[[ Dataset records, beginning ]]
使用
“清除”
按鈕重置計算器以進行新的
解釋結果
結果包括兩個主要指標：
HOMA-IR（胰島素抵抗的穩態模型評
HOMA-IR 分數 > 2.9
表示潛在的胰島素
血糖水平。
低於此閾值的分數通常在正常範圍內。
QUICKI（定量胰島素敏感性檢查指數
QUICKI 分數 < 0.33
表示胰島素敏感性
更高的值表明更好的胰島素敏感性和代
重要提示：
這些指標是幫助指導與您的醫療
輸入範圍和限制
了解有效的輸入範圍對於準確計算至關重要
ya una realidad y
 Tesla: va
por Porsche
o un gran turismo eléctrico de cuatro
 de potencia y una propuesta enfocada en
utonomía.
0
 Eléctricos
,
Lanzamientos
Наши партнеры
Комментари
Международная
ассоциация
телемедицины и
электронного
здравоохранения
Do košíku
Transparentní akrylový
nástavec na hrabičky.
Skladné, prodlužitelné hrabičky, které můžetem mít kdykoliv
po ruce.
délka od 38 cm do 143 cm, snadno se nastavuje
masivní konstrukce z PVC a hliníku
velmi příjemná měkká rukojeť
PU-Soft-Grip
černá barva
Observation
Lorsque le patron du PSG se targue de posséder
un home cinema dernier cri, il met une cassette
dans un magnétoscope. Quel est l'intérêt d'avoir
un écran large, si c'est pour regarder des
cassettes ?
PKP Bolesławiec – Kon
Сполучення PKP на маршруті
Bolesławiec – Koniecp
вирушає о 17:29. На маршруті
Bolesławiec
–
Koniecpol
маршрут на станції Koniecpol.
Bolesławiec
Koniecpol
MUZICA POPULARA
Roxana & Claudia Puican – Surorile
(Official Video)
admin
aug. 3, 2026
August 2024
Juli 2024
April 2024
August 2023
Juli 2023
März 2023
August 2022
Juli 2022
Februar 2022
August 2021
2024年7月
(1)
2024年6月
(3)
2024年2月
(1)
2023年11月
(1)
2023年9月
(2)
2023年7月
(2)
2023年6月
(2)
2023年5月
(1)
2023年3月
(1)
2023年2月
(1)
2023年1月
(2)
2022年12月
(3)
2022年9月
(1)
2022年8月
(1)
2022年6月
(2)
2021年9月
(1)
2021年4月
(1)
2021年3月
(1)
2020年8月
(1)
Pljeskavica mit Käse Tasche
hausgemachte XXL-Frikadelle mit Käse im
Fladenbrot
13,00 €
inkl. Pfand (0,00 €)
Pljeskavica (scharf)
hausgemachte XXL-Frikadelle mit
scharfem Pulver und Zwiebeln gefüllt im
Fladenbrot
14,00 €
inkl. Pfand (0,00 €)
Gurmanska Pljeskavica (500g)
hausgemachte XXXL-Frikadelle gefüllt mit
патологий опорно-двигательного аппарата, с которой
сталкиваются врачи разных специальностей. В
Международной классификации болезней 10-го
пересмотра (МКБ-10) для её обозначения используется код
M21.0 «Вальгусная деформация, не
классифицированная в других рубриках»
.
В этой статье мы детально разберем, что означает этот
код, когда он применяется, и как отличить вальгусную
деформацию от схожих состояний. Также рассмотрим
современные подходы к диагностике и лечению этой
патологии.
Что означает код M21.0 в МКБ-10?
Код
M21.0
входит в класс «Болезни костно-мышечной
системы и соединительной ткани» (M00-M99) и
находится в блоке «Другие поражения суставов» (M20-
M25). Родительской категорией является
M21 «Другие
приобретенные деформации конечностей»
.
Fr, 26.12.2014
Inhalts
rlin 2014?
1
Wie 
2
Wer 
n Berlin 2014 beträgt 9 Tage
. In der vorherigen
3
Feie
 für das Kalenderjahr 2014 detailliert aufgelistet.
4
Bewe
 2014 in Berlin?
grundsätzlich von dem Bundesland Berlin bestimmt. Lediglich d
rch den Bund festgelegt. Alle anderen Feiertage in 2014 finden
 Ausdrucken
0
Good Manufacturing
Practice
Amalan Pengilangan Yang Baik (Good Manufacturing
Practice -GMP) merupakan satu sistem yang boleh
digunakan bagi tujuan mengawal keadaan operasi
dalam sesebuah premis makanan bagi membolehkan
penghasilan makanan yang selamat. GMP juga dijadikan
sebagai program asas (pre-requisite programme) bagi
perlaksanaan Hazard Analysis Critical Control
[[ Dataset records, end ]]
**About this task:**
Output the entries verbatim.

**Result below:**
使用
“清除”
按鈕重置計算器以進行新的
解釋結果
結果包括兩個主要指標：
HOMA-IR（胰島素抵抗的穩態模型評
HOMA-IR 分數 > 2.9
表示潛在的胰島素
血糖水平。
低於此閾值的分數通常在正常範圍內。
QUICKI（定量胰島素敏感性檢查指數
QUICKI 分數 < 0.33
表示胰島素敏感性
更高的值表明更好的胰島素敏感性和代
重要提示：
這些指標是幫助指導與您的醫療
輸入範圍和限制
了解有效的輸入範圍對於準確計算至關重要
ya una realidad y
 Tesla: va
por Porsche
o un gran turismo eléctrico de cuatro
 de potencia y una propuesta enfocada en
utonomía.
0
 Eléctricos
,
Lanzamientos
Наши партнеры
Комментари
Международная
ассоциация
телемедицины и
электронного
здравоохранения
Do košíku
Transparentní akrylový
nástavec na hrabičky.
Skladné, prodlužitelné hrabičky, které můžetem mít kdykoliv
po ruce.
délka od 38 cm do 143 cm, snadno se nastavuje
masivní konstrukce z PVC a hliníku
velmi příjemná měkká rukojeť
PU-Soft-Grip
černá barva
Observation
Lorsque le patron du PSG se targue de posséder
un home cinema dernier cri, il met une cassette
dans un magnétoscope. Quel est l'intérêt d'avoir
un écran large, si c'est pour regarder des
cassettes ?
PKP Bolesławiec – Kon
Сполучення PKP на маршруті
Bolesławiec – Koniecp
вирушає о 17:29. На маршруті
Bolesławiec
–
Koniecpol
маршрут на станції Koniecpol.
Bolesławiec
Koniecpol
MUZICA POPULARA
Roxana & Claudia Puican – Surorile
(Official Video)
admin
aug. 3, 2026
August 2024
Juli 2024
April 2024
August 2023
Juli 2023
März 2023
August 2022
Juli 2022
Februar 2022
August 2021
2024年7月
(1)
2024年6月
(3)
2024年2月
(1)
2023年11月
(1)
2023年9月
(2)
2023年7月
(2)
2023年6月
(2)
2023年5月
(1)
2023年3月
(1)
2023年2月
(1)
2023年1月
(2)
2022年12月
(3)
2022年9月
(1)
2022年8月
(1)
2022年6月
(2)
2021年9月
(1)
2021年4月
(1)
2021年3月
(1)
2020年8月
(1)
Pljeskavica mit Käse Tasche
hausgemachte XXL-Frikadelle mit Käse im
Fladenbrot
13,00 €
inkl. Pfand (0,00 €)
Pljeskavica (scharf)
hausgemachte XXL-Frikadelle mit
scharfem Pulver und Zwiebeln gefüllt im
Fladenbrot
14,00 €
inkl. Pfand (0,00 €)
Gurmanska Pljeskavica (500g)
hausgemachte XXXL-Frikadelle gefüllt mit
патологий опорно-двигательного аппарата, с которой
сталкиваются врачи разных специальностей. В
Международной классификации болезней 10-го
пересмотра (МКБ-10) для её обозначения используется код
M21.0 «Вальгусная деформация, не
классифицированная в других рубриках»
.
В этой статье мы детально разберем, что означает этот
код, когда он применяется, и как отличить вальгусную
деформацию от схожих состояний. Также рассмотрим
современные подходы к диагностике и лечению этой
патологии.
Что означает код M21.0 в МКБ-10?
Код
M21.0
входит в класс «Болезни костно-мышечной
системы и соединительной ткани» (M00-M99) и
находится в блоке «Другие поражения суставов» (M20-
M25). Родительской категорией является
M21 «Другие
приобретенные деформации конечностей»
.
Fr, 26.12.2014
Inhalts
rlin 2014?
1
Wie 
2
Wer 
n Berlin 2014 beträgt 9 Tage
. In der vorherigen
3
Feie
 für das Kalenderjahr 2014 detailliert aufgelistet.
4
Bewe
 2014 in Berlin?
grundsätzlich von dem Bundesland Berlin bestimmt. Lediglich d
rch den Bund festgelegt. Alle anderen Feiertage in 2014 finden
 Ausdrucken
0
Good Manufacturing
Practice
Amalan Pengilangan Yang Baik (Good Manufacturing
Practice -GMP) merupakan satu sistem yang boleh
digunakan bagi tujuan mengawal keadaan operasi
dalam sesebuah premis makanan bagi membolehkan
penghasilan makanan yang selamat. GMP juga dijadikan
sebagai program asas (pre-requisite programme) bagi
perlaksanaan Hazard Analysis Critical Control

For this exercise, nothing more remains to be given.